- [Requirement]: Give back each line of the data exactly.

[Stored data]
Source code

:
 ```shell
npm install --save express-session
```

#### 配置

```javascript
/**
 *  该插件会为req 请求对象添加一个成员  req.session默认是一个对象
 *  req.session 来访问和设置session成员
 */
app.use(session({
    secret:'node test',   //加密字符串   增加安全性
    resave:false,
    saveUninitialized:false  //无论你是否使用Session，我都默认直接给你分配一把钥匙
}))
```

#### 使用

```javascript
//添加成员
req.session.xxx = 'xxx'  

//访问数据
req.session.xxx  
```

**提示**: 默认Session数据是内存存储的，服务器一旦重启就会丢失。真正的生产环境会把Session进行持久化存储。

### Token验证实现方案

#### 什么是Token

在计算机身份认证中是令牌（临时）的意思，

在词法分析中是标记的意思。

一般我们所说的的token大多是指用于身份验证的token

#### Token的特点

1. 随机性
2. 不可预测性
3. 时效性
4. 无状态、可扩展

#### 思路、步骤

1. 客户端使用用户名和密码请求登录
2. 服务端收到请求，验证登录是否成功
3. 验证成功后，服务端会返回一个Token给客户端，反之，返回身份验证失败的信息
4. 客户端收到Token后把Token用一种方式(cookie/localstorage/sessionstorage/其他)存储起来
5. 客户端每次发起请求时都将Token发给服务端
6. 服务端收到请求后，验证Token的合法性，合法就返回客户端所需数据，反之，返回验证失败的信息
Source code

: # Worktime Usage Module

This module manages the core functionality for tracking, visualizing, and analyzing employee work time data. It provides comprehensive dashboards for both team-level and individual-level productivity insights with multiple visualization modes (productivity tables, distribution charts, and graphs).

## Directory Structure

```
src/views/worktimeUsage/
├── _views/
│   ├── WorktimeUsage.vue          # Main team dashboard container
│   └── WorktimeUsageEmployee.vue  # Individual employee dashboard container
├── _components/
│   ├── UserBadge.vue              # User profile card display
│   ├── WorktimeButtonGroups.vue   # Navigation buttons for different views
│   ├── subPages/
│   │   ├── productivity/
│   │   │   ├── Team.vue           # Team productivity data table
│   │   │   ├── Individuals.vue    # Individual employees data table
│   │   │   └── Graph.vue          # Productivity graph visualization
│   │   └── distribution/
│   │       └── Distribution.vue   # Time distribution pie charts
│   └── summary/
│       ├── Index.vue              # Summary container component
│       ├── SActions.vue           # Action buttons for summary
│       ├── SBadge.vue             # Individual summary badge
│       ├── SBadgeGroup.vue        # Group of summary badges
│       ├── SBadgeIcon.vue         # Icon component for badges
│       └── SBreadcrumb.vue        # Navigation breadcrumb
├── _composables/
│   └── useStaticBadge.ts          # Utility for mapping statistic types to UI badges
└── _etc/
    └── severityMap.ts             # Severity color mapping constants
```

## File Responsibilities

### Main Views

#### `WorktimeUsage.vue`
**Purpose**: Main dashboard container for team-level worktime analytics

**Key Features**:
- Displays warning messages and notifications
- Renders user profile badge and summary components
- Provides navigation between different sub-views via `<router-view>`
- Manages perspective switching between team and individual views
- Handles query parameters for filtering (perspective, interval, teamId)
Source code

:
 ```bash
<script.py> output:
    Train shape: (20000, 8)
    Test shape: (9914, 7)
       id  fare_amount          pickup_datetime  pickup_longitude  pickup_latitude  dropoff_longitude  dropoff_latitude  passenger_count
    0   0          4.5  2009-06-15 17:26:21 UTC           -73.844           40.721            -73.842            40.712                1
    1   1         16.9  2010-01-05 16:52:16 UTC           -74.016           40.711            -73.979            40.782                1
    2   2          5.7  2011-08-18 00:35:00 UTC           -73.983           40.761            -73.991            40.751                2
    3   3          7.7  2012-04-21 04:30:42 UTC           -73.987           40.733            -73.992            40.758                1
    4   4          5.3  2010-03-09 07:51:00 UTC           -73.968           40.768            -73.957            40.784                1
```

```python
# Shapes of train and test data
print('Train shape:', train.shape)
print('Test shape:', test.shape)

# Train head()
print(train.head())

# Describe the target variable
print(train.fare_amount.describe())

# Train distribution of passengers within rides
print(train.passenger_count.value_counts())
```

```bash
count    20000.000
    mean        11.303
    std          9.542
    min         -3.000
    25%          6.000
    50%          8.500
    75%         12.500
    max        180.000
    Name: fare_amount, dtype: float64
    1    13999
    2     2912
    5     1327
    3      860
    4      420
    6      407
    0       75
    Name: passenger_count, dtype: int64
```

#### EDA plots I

- [Problem solution]:
Source code

:
 ```shell
npm install --save express-session
```

#### 配置

```javascript
/**
 *  该插件会为req 请求对象添加一个成员  req.session默认是一个对象
 *  req.session 来访问和设置session成员
 */
app.use(session({
    secret:'node test',   //加密字符串   增加安全性
    resave:false,
    saveUninitialized:false  //无论你是否使用Session，我都默认直接给你分配一把钥匙
}))
```

#### 使用

```javascript
//添加成员
req.session.xxx = 'xxx'  

//访问数据
req.session.xxx  
```

**提示**: 默认Session数据是内存存储的，服务器一旦重启就会丢失。真正的生产环境会把Session进行持久化存储。

### Token验证实现方案

#### 什么是Token

在计算机身份认证中是令牌（临时）的意思，

在词法分析中是标记的意思。

一般我们所说的的token大多是指用于身份验证的token

#### Token的特点

1. 随机性
2. 不可预测性
3. 时效性
4. 无状态、可扩展

#### 思路、步骤

1. 客户端使用用户名和密码请求登录
2. 服务端收到请求，验证登录是否成功
3. 验证成功后，服务端会返回一个Token给客户端，反之，返回身份验证失败的信息
4. 客户端收到Token后把Token用一种方式(cookie/localstorage/sessionstorage/其他)存储起来
5. 客户端每次发起请求时都将Token发给服务端
6. 服务端收到请求后，验证Token的合法性，合法就返回客户端所需数据，反之，返回验证失败的信息
Source code

: # Worktime Usage Module

This module manages the core functionality for tracking, visualizing, and analyzing employee work time data. It provides comprehensive dashboards for both team-level and individual-level productivity insights with multiple visualization modes (productivity tables, distribution charts, and graphs).

## Directory Structure

```
src/views/worktimeUsage/
├── _views/
│   ├── WorktimeUsage.vue          # Main team dashboard container
│   └── WorktimeUsageEmployee.vue  # Individual employee dashboard container
├── _components/
│   ├── UserBadge.vue              # User profile card display
│   ├── WorktimeButtonGroups.vue   # Navigation buttons for different views
│   ├── subPages/
│   │   ├── productivity/
│   │   │   ├── Team.vue           # Team productivity data table
│   │   │   ├── Individuals.vue    # Individual employees data table
│   │   │   └── Graph.vue          # Productivity graph visualization
│   │   └── distribution/
│   │       └── Distribution.vue   # Time distribution pie charts
│   └── summary/
│       ├── Index.vue              # Summary container component
│       ├── SActions.vue           # Action buttons for summary
│       ├── SBadge.vue             # Individual summary badge
│       ├── SBadgeGroup.vue        # Group of summary badges
│       ├── SBadgeIcon.vue         # Icon component for badges
│       └── SBreadcrumb.vue        # Navigation breadcrumb
├── _composables/
│   └── useStaticBadge.ts          # Utility for mapping statistic types to UI badges
└── _etc/
    └── severityMap.ts             # Severity color mapping constants
```

## File Responsibilities

### Main Views

#### `WorktimeUsage.vue`
**Purpose**: Main dashboard container for team-level worktime analytics

**Key Features**:
- Displays warning messages and notifications
- Renders user profile badge and summary components
- Provides navigation between different sub-views via `<router-view>`
- Manages perspective switching between team and individual views
- Handles query parameters for filtering (perspective, interval, teamId)
Source code

:
 ```bash
<script.py> output:
    Train shape: (20000, 8)
    Test shape: (9914, 7)
       id  fare_amount          pickup_datetime  pickup_longitude  pickup_latitude  dropoff_longitude  dropoff_latitude  passenger_count
    0   0          4.5  2009-06-15 17:26:21 UTC           -73.844           40.721            -73.842            40.712                1
    1   1         16.9  2010-01-05 16:52:16 UTC           -74.016           40.711            -73.979            40.782                1
    2   2          5.7  2011-08-18 00:35:00 UTC           -73.983           40.761            -73.991            40.751                2
    3   3          7.7  2012-04-21 04:30:42 UTC           -73.987           40.733            -73.992            40.758                1
    4   4          5.3  2010-03-09 07:51:00 UTC           -73.968           40.768            -73.957            40.784                1
```

```python
# Shapes of train and test data
print('Train shape:', train.shape)
print('Test shape:', test.shape)

# Train head()
print(train.head())

# Describe the target variable
print(train.fare_amount.describe())

# Train distribution of passengers within rides
print(train.passenger_count.value_counts())
```

```bash
count    20000.000
    mean        11.303
    std          9.542
    min         -3.000
    25%          6.000
    50%          8.500
    75%         12.500
    max        180.000
    Name: fare_amount, dtype: float64
    1    13999
    2     2912
    5     1327
    3      860
    4      420
    6      407
    0       75
    Name: passenger_count, dtype: int64
```

#### EDA plots I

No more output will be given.